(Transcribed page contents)
- - - - - - -
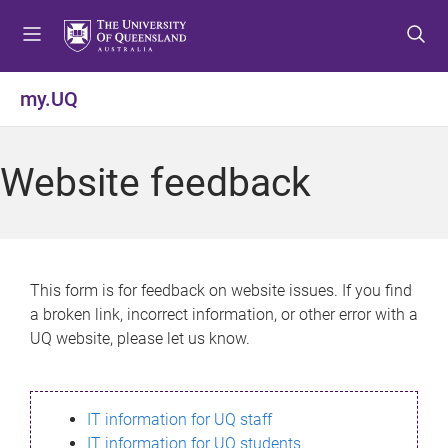
S
S
S
k
k
k
i
i
i
p
p
p
my.UQ
t
t
t
o
o
o
m
c
f
Website feedback
e
o
o
n
n
o
u
t
t
e
e
n
r
This form is for feedback on website issues. If you find
t
a broken link, incorrect information, or other error with a
UQ website, please let us know.
IT information for UQ staff
IT information for UQ students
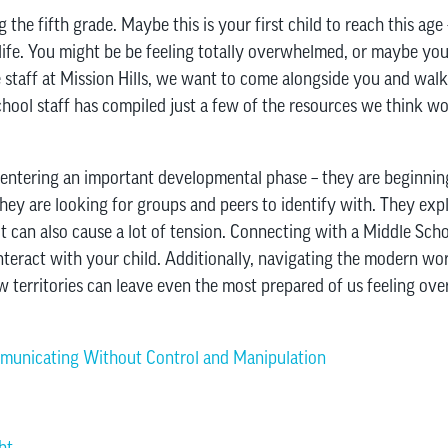
the fifth grade. Maybe this is your first child to reach this age 
life. You might be be feeling totally overwhelmed, or maybe you’
 staff at Mission Hills, we want to come alongside you and walk 
ol staff has compiled just a few of the resources we think wou
 entering an important developmental phase – they are beginnin
They are looking for groups and peers to identify with. They ex
it can also cause a lot of tension. Connecting with a Middle Sch
teract with your child. Additionally, navigating the modern worl
ew territories can leave even the most prepared of us feeling ov
municating Without Control and Manipulation
ht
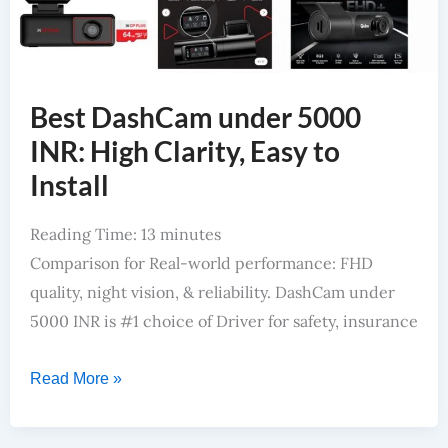
Best DashCam under 5000
INR: High Clarity, Easy to
Install
Reading Time:
13
minutes
Comparison for Real-world performance: FHD
quality, night vision, & reliability. DashCam under
5000 INR is #1 choice of Driver for safety, insurance
Read More »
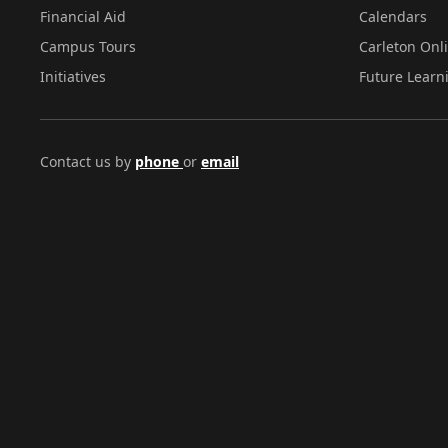
Financial Aid
Calendars
Campus Tours
Carleton Onl
Initiatives
Future Learn
Contact us by
phone
or
email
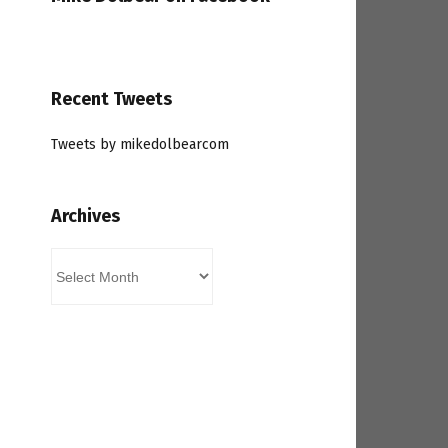
Recent Tweets
Tweets by mikedolbearcom
Archives
Archives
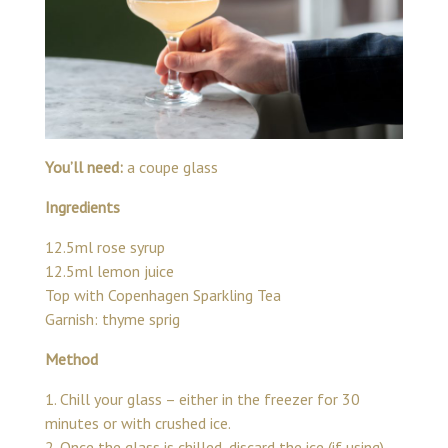
You’ll need:
a coupe glass
Ingredients
12.5ml rose syrup
12.5ml lemon juice
Top with Copenhagen Sparkling Tea
Garnish: thyme sprig
Method
1. Chill your glass – either in the freezer for 30
minutes or with crushed ice.
2. Once the glass is chilled, discard the ice (if using)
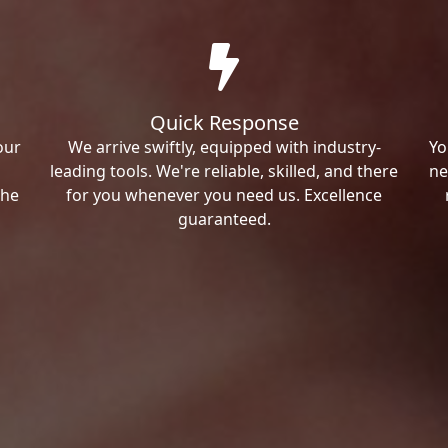
Quick Response
our
We arrive swiftly, equipped with industry-
Yo
leading tools. We're reliable, skilled, and there
ne
the
for you whenever you need us. Excellence
guaranteed.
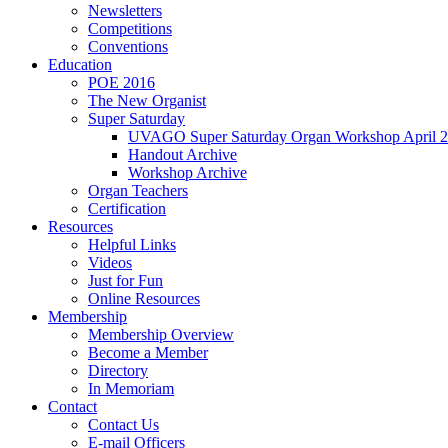
Newsletters
Competitions
Conventions
Education
POE 2016
The New Organist
Super Saturday
UVAGO Super Saturday Organ Workshop April 2
Handout Archive
Workshop Archive
Organ Teachers
Certification
Resources
Helpful Links
Videos
Just for Fun
Online Resources
Membership
Membership Overview
Become a Member
Directory
In Memoriam
Contact
Contact Us
E-mail Officers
- - - - - - -
Print the text from all of the records above, line for line and unchanged, leaving the pictures out.

### Answer space
S
S
S
k
k
k
i
i
i
p
p
p
my.UQ
t
t
t
o
o
o
m
c
f
Website feedback
e
o
o
n
n
o
u
t
t
e
e
n
r
This form is for feedback on website issues. If you find
t
a broken link, incorrect information, or other error with a
UQ website, please let us know.
IT information for UQ staff
IT information for UQ students
the fifth grade. Maybe this is your first child to reach this age 
life. You might be be feeling totally overwhelmed, or maybe you’
 staff at Mission Hills, we want to come alongside you and walk 
ol staff has compiled just a few of the resources we think wou
 entering an important developmental phase – they are beginnin
They are looking for groups and peers to identify with. They ex
it can also cause a lot of tension. Connecting with a Middle Sch
teract with your child. Additionally, navigating the modern worl
ew territories can leave even the most prepared of us feeling ov
municating Without Control and Manipulation
ht
Best DashCam under 5000
INR: High Clarity, Easy to
Install
Reading Time:
13
minutes
Comparison for Real-world performance: FHD
quality, night vision, & reliability. DashCam under
5000 INR is #1 choice of Driver for safety, insurance
Read More »
Financial Aid
Calendars
Campus Tours
Carleton Onl
Initiatives
Future Learn
Contact us by
phone
or
email
Recent Tweets
Tweets by mikedolbearcom
Archives
Archives
You’ll need:
a coupe glass
Ingredients
12.5ml rose syrup
12.5ml lemon juice
Top with Copenhagen Sparkling Tea
Garnish: thyme sprig
Method
1. Chill your glass – either in the freezer for 30
minutes or with crushed ice.
2. Once the glass is chilled, discard the ice (if using)
Quick Response
our
We arrive swiftly, equipped with industry-
Yo
leading tools. We're reliable, skilled, and there
ne
the
for you whenever you need us. Excellence
guaranteed.
Newsletters
Competitions
Conventions
Education
POE 2016
The New Organist
Super Saturday
UVAGO Super Saturday Organ Workshop April 2
Handout Archive
Workshop Archive
Organ Teachers
Certification
Resources
Helpful Links
Videos
Just for Fun
Online Resources
Membership
Membership Overview
Become a Member
Directory
In Memoriam
Contact
Contact Us
E-mail Officers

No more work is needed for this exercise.